Last year, Bristol Myers Squibb partnered with historically Black colleges and universities to help groom Black college students for future jobs in the pharma industry. Now, it’s expanding that effort to catch potential hires even earlier by engaging younger students and their parents.

The company announced this week that it is working with African American family organization Jack and Jill of America to develop programs to introduce more Black families to career opportunities in pharma.

The collaboration is part of BMS’ larger “Tomorrow’s Innovator” initiative with five HBCUs, which also aims to attract Black students to pharma across a variety of roles—from sales to scientific research.

“We want to plant those seeds earlier so they can be intentional about their career direction as they are going into college,” said Shamika Williams, BMS’ senior director of HBCU initiatives, in an interview. Knowing about the potential career path could inspire young people to major in a science program for R&D roles or hone their business acumen for work on the commercial side, she added.

Although specifics are still being mapped out, BMS will work with Jack and Jill to create workshops and sessions for students and their parents, said Williams. She said one program in the works would involve leaders within various departments of the BMS organization giving talks about their roles and how they got there.

BMS kicked off the collaboration at Jack and Jill’s 45th National Convention “The Power of the Dream” in Orlando, Florida, which runs through Sunday. The organization represents 40,000 families with children ages 2 to 19, so the partnership taps into a potentially wide audience that has previously not engaged with pharma, Williams said.

The company will have a booth at the convention, participate in a virtual career fair and be involved in events including the “Closing the Gap: Health, Wealth and Wellness Forums and Expo,” which focuses on addressing health inequities and improving healthcare support for communities of color.

More representation in the industry helps drive innovation, Kornisha McGill Brown, national president of Jack and Jill America, said in a statement, which she said is “critical now more than ever to fight inequality in our current health system and to help people and communities achieve better health equity.”

The “Tomorrow’s Innovator” program is part of a larger effort by BMS and pharma to address health inequities after the murder of George Floyd in 2020 sparked a national conversation about racism and inequality.

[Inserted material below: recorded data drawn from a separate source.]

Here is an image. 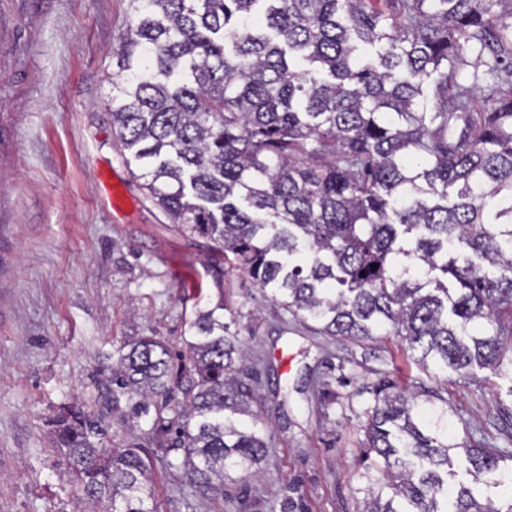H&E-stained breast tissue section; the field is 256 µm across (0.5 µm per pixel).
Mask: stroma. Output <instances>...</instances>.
Segmentation results:
<instances>
[{
  "instance_id": "stroma-1",
  "label": "stroma",
  "mask_w": 512,
  "mask_h": 512,
  "mask_svg": "<svg viewBox=\"0 0 512 512\" xmlns=\"http://www.w3.org/2000/svg\"><path fill=\"white\" fill-rule=\"evenodd\" d=\"M128 21V0H40L14 43L0 42V512H70L50 417L95 410L120 342L153 336L176 354L195 309L220 302L260 374L252 409L272 446L256 476L228 472L217 495L189 484L179 455L155 464L159 512H366L387 491L364 433L382 379L444 389L450 436L512 452V366L443 385L404 360L399 337L317 333L146 198L104 107ZM111 185L125 215L109 206ZM118 404L127 420L111 424L106 446L145 442L150 417L132 418L127 395Z\"/></svg>"
}]
</instances>
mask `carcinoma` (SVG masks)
Wrapping results in <instances>:
<instances>
[{"label": "carcinoma", "mask_w": 512, "mask_h": 512, "mask_svg": "<svg viewBox=\"0 0 512 512\" xmlns=\"http://www.w3.org/2000/svg\"><path fill=\"white\" fill-rule=\"evenodd\" d=\"M504 0H128L105 106L133 178L183 232L328 336H398L461 377L512 356V23ZM377 268H372V265ZM454 283L449 292L446 280ZM177 400L153 336L115 350L111 384L154 412L150 441L218 492L265 458L258 377L224 305L189 323ZM365 427L387 466L369 512H448L450 451L475 481L508 453L448 440L396 384ZM162 403L150 405V396ZM119 409L117 395L108 412ZM106 412V413H108ZM106 413L49 420L77 512H158L153 452L108 448ZM453 488V512H512Z\"/></svg>", "instance_id": "obj_1"}]
</instances>
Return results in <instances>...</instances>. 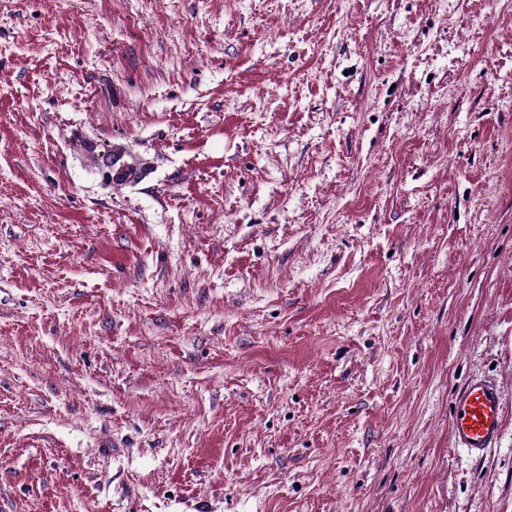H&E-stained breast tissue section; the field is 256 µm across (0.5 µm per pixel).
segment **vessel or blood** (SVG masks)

BMS and the BMS foundation in 2020 jointly pledged to commit $300 million over five years toward that goal, with a focus on hiring more people of color, increasing clinical trial diversity and improving healthcare access and disease awareness in underserved populations.

And BMS is not the only Big Pharma working to recruit and build a pipeline of talent from underrepresented communities. Sanofi this week announced it was partnering with the Howard University College of Pharmacy to hire full-time employees straight from the historically black college.

Meanwhile, Novartis launched an ambitious diversity and inclusion program a year ago that includes scholarships, mentoring for HBCU students and internships and research grants for projects aimed at actionable solutions for health equity issues.